For the past three years, the world’s third largest drug manufacturing company, Merck, has been facing a loss in earnings. In an effort to combat this, it is cutting costs by upwards of $4 billion in the next five years. Part of this will include closing five plants and laying off 7,000 of their 62,000 employees.
The company has been plagued with problems ever since it was forced to pull its controversial painkiller off the shelves last year. It is now battling 6,400 lawsuits, and is facing further problems. While Merck currently has a patent on a cholesterol treatment, the patent is set to run out next year, which could lead to further decline in revenue.
“[Investors look] at this as a short-term solution but would really like to see a long-term solution of sustainable drug franchises,” Scott Henry, analyst for Oppenheimer & Co., said. “There will have to be additional steps.”

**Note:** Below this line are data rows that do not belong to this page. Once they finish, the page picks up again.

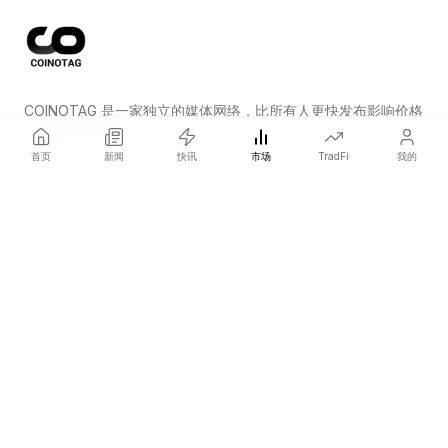
COINOTAG 是一家独立的媒体网络，比所有人更快发布影响价格
的加密货币新闻。
首页
新闻
快讯
市场
TradFi
我的
COINOTAG LLC · Shams Business Center, Sharjah, 839, UAE
Registered media organization; our content adheres to impartial
editorial standards.
平台
新闻
分类
加密货币
TradFi
指南
网站地图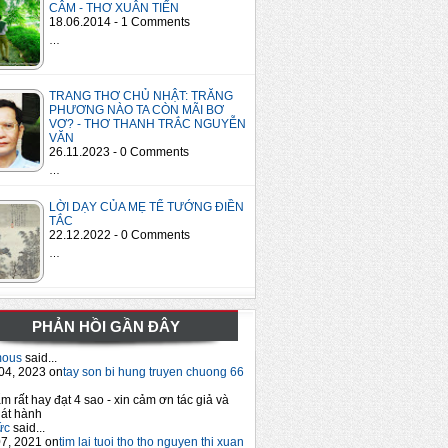
CÂM - THƠ XUÂN TIẾN
18.06.2014 - 1 Comments
…
TRANG THƠ CHỦ NHẬT: TRĂNG
PHƯƠNG NÀO TA CÒN MÃI BƠ
VƠ? - THƠ THANH TRẮC NGUYỄN
VĂN
26.11.2023 - 0 Comments
…
LỜI DẠY CỦA MẸ TỂ TƯỚNG ĐIỀN
TẮC
22.12.2022 - 0 Comments
…
PHẢN HỒI GẦN ĐÂY
mous
said...
04, 2023 on
tay son bi hung truyen chuong 66
m rất hay đạt 4 sao - xin cảm ơn tác giả và
át hành
ức
said...
7, 2021 on
tim lai tuoi tho tho nguyen thi xuan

Pfizer Inc., which is the largest drug manufacturer, is also looking to cut costs over the next three years by $4 billion. GlaxoSmithKline, Plc and Wyeth are also discussing cost-cutting measures due to an increase in generic products.
“When you start seeing these big, big products coming off patent, there’s plenty for most of them to cut,” Les Funtleyder, health care strategist for Miller Tabak & Co., said. “It is quite possible that all of them have plenty more to cut if they want to.”
Merck Shares fell over three percent in just one day last week, and shares have declined 14% overall since Richard Clark took over for Raymond Gilmartin as CEO.
“I’m confident this first phase of the restructuring plan sets the course for us,” Clark said regarding the plant closures and employee layoffs.
There are expected to be about 3,500 cuts in the U.S., with the rest internationally, while there is no mention of where the plant closures will be.
It’s been a rough year for Merck, and I doubt the worst is over yet — especially with over 6,000 lawsuits pending.